There are several others who argue that the outage was a result of Facebook’s efforts to integrate Whatsapp, Instagram, and Facebook into one interoperable platform and their inability to execute that properly. Nevertheless, Facebook has been quite in the news plenty of times now with its many privacy and user safety issues that have raised its ugly heads on several occasions. Some of the more popular ones are FTC privacy charges settled by Facebook (November 2011); Mood manipulation experiment conducted on thousands of Facebook users (July 2014); the Data Protection Law issue in Europe (January 2018); order from the Belgian court requesting Facebook to stop tracking people across the internet (February 2018) and the reveal of Facebook’s knowledge of the massive data theft that occurred and for which they had done nothing (March 2018).

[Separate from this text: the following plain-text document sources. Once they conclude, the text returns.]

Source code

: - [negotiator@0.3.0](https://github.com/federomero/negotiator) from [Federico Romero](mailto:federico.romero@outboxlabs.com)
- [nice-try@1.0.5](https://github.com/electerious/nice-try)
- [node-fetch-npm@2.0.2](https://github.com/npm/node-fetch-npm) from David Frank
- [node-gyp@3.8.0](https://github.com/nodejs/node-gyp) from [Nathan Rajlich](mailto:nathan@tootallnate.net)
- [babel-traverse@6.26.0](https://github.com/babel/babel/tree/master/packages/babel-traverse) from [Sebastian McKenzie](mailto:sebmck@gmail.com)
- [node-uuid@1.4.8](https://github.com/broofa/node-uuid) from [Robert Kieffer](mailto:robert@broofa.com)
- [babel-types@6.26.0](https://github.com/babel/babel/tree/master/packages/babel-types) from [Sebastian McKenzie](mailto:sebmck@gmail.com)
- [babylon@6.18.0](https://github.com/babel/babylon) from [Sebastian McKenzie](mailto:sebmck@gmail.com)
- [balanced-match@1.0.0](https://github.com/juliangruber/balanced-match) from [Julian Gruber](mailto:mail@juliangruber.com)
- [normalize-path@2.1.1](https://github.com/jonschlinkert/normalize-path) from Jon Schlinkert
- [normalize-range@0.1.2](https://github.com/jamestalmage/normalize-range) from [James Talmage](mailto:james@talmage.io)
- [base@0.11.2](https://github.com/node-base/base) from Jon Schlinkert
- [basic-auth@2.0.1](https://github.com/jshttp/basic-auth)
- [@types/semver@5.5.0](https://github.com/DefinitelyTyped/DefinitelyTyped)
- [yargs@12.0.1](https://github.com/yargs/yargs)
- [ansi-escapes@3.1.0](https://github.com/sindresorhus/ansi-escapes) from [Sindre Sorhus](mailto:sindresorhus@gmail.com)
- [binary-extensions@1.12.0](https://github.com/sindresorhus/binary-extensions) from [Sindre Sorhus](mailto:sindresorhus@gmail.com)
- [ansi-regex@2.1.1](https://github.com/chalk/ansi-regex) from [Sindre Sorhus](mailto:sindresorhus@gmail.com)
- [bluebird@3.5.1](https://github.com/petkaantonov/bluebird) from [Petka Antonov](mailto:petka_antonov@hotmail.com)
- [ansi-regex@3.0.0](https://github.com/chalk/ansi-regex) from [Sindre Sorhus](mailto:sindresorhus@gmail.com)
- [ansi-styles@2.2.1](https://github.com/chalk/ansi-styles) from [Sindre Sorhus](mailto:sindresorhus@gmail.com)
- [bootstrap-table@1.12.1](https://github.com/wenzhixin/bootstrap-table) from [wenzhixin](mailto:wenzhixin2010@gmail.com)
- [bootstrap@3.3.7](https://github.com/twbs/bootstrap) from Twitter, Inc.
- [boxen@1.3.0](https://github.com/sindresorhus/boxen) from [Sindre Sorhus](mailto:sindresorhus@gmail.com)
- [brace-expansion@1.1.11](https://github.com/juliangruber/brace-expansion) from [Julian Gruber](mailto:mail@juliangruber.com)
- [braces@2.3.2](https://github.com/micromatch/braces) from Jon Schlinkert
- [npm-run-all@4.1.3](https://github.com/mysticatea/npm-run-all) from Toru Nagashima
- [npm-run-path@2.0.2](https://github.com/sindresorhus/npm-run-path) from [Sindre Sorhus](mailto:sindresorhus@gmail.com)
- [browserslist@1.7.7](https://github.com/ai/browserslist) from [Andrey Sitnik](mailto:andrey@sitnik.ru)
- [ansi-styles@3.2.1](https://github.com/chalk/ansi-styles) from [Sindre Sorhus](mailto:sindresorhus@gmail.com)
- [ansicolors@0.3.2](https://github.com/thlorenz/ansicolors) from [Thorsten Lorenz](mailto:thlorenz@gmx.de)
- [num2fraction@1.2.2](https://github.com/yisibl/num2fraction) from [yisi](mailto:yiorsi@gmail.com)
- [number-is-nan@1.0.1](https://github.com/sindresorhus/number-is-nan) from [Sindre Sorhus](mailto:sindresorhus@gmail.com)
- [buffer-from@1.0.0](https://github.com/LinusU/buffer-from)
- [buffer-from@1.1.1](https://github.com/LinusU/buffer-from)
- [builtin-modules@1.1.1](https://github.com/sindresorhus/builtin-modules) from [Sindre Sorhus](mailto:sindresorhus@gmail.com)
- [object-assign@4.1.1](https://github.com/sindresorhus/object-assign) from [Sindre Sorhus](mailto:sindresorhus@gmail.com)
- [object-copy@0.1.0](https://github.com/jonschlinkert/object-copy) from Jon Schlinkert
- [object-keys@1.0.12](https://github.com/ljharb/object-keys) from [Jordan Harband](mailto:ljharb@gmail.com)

The legal liability of Facebook in terms of maintaining the privacy and safety of their users are quite critical considering the unfolding of a plausible legal action against Facebook on the account of the statements and evidence provided by Frances Haugen. The recent outage has only proven to many the indispensable need for these social media platforms in our personal and commercial matters and clearly represents how as users we are intertwined with the very existence and operations of their platforms. So, the question arises: Will the over-dependence on these platforms become our Achilles heel? Although apparently we are told that no user data had been compromised during the outage, it is only probable for one to wonder if there is any truth in that statement considering Facebook’s fantastic record of past infringements on the privacy and safety of their users.
Clearly, the story is only just unfolding.